CELEX: 32013M6890
Language: en
Date: 2013-04-29 00:00:00
Title: Commission Decision of 29/04/2013 declaring a concentration to be compatible with the common market (Case No COMP/M.6890 - SCPE / PEMGROFUND / CARLYLE / ETC GROUP) according to Council Regulation (EC) No 139/2004 (Only the English text is authentic)

Important legal notice

|

32013M6890

Commission Decision of 29/04/2013 declaring a concentration to be compatible with the common market (Case No COMP/M.6890 - SCPE / PEMGROFUND / CARLYLE / ETC GROUP) according to Council Regulation (EC) No 139/2004 (Only the English text is authentic)  

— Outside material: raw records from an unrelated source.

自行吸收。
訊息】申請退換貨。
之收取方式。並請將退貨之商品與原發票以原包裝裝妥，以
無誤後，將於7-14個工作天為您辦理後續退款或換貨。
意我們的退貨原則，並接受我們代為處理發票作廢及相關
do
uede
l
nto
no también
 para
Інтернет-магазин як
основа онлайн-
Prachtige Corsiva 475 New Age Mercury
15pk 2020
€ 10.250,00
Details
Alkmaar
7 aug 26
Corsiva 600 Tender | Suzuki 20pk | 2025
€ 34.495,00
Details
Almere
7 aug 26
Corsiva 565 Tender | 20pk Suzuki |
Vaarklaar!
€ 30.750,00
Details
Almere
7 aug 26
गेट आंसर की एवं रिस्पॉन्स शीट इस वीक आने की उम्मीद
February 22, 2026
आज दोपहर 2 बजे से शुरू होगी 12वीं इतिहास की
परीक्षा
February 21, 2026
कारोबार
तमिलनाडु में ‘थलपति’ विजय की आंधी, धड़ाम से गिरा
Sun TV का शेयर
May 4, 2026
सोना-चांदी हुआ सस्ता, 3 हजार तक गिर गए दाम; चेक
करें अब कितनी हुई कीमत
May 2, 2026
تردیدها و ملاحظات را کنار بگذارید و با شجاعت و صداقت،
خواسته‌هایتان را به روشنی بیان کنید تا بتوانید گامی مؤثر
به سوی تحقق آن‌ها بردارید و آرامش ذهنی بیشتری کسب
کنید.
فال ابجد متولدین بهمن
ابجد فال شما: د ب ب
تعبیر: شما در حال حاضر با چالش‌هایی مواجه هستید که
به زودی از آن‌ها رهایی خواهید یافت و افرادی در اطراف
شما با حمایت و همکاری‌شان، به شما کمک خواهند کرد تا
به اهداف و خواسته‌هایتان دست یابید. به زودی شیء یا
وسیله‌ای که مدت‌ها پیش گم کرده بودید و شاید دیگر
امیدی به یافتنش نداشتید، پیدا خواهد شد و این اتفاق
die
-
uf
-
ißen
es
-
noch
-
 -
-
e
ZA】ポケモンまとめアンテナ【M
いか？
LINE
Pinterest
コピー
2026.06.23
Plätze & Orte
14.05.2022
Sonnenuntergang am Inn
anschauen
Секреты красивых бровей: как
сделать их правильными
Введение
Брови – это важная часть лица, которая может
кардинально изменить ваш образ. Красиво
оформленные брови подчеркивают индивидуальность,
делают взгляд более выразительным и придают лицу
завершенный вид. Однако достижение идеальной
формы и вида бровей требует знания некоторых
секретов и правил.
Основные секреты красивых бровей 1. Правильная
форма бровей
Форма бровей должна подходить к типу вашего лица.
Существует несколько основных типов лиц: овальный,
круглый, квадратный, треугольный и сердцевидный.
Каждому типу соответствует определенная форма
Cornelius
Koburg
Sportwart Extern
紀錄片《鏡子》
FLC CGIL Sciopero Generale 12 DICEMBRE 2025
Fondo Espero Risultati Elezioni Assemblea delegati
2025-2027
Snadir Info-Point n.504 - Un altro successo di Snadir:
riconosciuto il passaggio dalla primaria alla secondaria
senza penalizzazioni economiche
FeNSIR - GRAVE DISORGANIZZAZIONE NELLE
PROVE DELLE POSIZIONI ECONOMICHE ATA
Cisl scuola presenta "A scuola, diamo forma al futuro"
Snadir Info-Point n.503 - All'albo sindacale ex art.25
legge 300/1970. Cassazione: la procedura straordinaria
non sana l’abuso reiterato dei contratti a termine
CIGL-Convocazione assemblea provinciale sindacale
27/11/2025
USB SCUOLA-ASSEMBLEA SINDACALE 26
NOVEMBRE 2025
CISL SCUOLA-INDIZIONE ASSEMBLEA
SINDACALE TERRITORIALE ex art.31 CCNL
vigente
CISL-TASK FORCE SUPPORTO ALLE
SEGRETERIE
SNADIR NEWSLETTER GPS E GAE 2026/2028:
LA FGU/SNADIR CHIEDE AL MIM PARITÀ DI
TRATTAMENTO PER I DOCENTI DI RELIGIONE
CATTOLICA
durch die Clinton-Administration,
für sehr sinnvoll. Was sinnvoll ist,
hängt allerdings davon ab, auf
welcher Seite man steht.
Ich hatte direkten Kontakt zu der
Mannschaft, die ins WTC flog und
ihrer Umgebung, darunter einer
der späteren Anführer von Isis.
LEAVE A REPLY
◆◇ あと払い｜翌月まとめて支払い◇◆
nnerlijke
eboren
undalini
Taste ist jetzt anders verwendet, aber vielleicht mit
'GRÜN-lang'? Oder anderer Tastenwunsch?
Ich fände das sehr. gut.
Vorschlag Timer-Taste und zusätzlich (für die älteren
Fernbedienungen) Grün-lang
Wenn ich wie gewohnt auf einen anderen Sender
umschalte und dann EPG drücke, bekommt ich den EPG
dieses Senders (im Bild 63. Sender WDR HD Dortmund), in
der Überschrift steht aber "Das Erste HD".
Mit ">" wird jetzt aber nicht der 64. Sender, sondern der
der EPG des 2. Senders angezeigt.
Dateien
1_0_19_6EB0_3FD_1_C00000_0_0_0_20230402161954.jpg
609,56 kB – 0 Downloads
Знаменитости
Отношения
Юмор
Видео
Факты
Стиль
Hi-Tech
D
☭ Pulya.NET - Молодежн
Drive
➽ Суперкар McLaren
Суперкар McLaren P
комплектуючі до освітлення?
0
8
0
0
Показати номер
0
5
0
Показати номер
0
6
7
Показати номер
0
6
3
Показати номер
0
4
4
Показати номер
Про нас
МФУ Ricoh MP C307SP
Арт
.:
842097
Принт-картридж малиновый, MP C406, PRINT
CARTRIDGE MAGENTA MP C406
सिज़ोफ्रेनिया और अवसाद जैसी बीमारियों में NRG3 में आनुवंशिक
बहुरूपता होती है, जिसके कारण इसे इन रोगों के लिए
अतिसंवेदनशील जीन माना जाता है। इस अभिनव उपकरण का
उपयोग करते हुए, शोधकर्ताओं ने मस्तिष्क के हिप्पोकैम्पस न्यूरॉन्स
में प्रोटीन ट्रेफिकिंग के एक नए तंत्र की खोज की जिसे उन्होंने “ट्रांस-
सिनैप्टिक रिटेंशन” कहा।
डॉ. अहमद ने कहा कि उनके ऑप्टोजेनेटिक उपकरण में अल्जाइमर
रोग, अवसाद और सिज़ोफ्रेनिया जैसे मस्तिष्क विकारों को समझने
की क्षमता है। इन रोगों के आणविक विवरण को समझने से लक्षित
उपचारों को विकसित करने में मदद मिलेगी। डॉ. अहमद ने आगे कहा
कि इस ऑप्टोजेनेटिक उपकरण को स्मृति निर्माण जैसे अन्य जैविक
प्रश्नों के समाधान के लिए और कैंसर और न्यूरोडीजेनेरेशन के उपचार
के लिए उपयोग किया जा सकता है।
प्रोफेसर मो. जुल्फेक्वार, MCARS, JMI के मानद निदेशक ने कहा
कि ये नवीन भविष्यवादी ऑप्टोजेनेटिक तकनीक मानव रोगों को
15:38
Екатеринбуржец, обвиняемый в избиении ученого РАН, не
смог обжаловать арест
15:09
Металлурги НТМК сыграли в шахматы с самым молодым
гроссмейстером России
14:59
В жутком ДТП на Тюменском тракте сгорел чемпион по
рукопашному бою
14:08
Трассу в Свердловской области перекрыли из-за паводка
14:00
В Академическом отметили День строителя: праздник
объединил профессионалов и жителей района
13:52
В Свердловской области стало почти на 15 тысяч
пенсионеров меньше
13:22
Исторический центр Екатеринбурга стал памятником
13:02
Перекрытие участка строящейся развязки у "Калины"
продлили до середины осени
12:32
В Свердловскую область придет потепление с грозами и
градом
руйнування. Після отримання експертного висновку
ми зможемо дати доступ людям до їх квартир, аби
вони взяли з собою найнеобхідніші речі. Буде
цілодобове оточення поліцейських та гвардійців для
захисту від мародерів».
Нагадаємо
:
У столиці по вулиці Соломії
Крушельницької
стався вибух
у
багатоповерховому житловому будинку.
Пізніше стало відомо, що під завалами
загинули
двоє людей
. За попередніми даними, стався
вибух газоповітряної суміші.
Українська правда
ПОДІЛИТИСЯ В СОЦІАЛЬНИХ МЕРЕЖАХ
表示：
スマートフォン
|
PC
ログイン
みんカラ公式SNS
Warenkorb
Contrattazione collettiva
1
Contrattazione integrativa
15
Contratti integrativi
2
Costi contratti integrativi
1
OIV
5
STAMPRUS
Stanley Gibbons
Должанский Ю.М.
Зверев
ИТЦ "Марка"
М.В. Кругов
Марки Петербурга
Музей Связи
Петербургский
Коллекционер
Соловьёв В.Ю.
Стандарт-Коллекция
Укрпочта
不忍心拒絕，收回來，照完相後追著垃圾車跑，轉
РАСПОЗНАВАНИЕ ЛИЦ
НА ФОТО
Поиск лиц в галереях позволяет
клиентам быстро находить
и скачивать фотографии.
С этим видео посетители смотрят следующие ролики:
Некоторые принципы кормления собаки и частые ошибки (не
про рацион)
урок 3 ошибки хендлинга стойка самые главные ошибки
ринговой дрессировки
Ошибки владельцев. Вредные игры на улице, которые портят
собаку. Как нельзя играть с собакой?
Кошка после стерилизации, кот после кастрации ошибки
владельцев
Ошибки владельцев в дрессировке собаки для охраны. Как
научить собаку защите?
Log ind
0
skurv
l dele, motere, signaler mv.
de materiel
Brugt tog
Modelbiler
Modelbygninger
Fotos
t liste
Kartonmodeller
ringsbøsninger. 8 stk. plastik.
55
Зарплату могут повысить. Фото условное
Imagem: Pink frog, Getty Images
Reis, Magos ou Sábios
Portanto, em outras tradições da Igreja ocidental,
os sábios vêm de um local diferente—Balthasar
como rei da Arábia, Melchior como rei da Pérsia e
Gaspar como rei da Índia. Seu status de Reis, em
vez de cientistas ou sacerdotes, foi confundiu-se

          |EUROPEAN COMMISSION |
             Brussels, 29.4.2013
             C(2013) 2619 final
            PUBLIC VERSION |
             |
            SIMPLIFIED MERGER PROCEDURE |
             |To the notifying parties |
             Dear Madam(s) and/or Sir(s),
             Subject: Case No COMP/M.6890 - SCPE/ PEMGROFUND/ CARLYLE/ ETC GROUP Commission decision pursuant to Article 6(1)(b) of Council Regulation (EC) No 139/2004  [1] 
            1.  On 2 April 2013, the European Commission received notification of a proposed concentration pursuant to Article 4 of the Merger Regulation by which the undertakings ETC Holdings (Mauritius) Limited (“ETC Holdings”, Mauritius), Standard Chartered Private Equity (Mauritius) III Limited (“SCPE”, Mauritius), PRIF AfriVest Limited (“PemgroFund”, Mauritius) and CSSAF Consumer I (“CSSAF”, Mauritius) acquire within the meaning of Article 3(1)(b) of the Merger Regulation joint control of the whole of Export Trading Company Group (“ETCG”, Mauritius) by way of purchase of shares.
            2.  The business activities of the undertakings concerned are:
            -  for ETCG and ETC Holdings: operation of a vertically-integrated agriculture business across the African subcontinent including procurement, processing, warehousing, transport, distribution and merchandising of agricultural commodities,
            -  for PemgroFund: as a long term fund, investment in infrastructure and related opportunities across Africa,
            -  for CSSAF: global alternative asset management,
            -  for SCPE: provision of equity funding for expansions, acquisitions, leveraged buyouts and management buyouts across a range of industries.  [2]  
            3.  After examination of the notification, the European Commission has concluded that the notified operation falls within the scope of the Merger Regulation and of paragraph 5(c) of the Commission Notice on a simplified procedure for treatment of certain concentrations under Council Regulation (EC) No 139/2004. [3]  
            4.  For the reasons set out in the Notice on a simplified procedure, the European Commission has decided not to oppose the notified operation and to declare it compatible with the internal market and with the EEA Agreement. This decision is adopted in application of Article 6(1)(b) of the Merger Regulation.
             For the Commission (signed) Alexander ITALIANER Director-General
            [1]OJ L 24, 29.1.2004, p. 1 ("the Merger Regulation"). With effect from 1 December 2009, the Treaty on the Functioning of the European Union ("TFEU") has introduced certain changes, such as the replacement of "Community" by "Union" and "common market" by "internal market". The terminology of the TFEU will be used throughout this decision.
            [2]  Publication in the Official Journal of the European Union No C 102, 9.4.2013, p. 5.
            [3] OJ C 56, 5.3.2005, p. 32.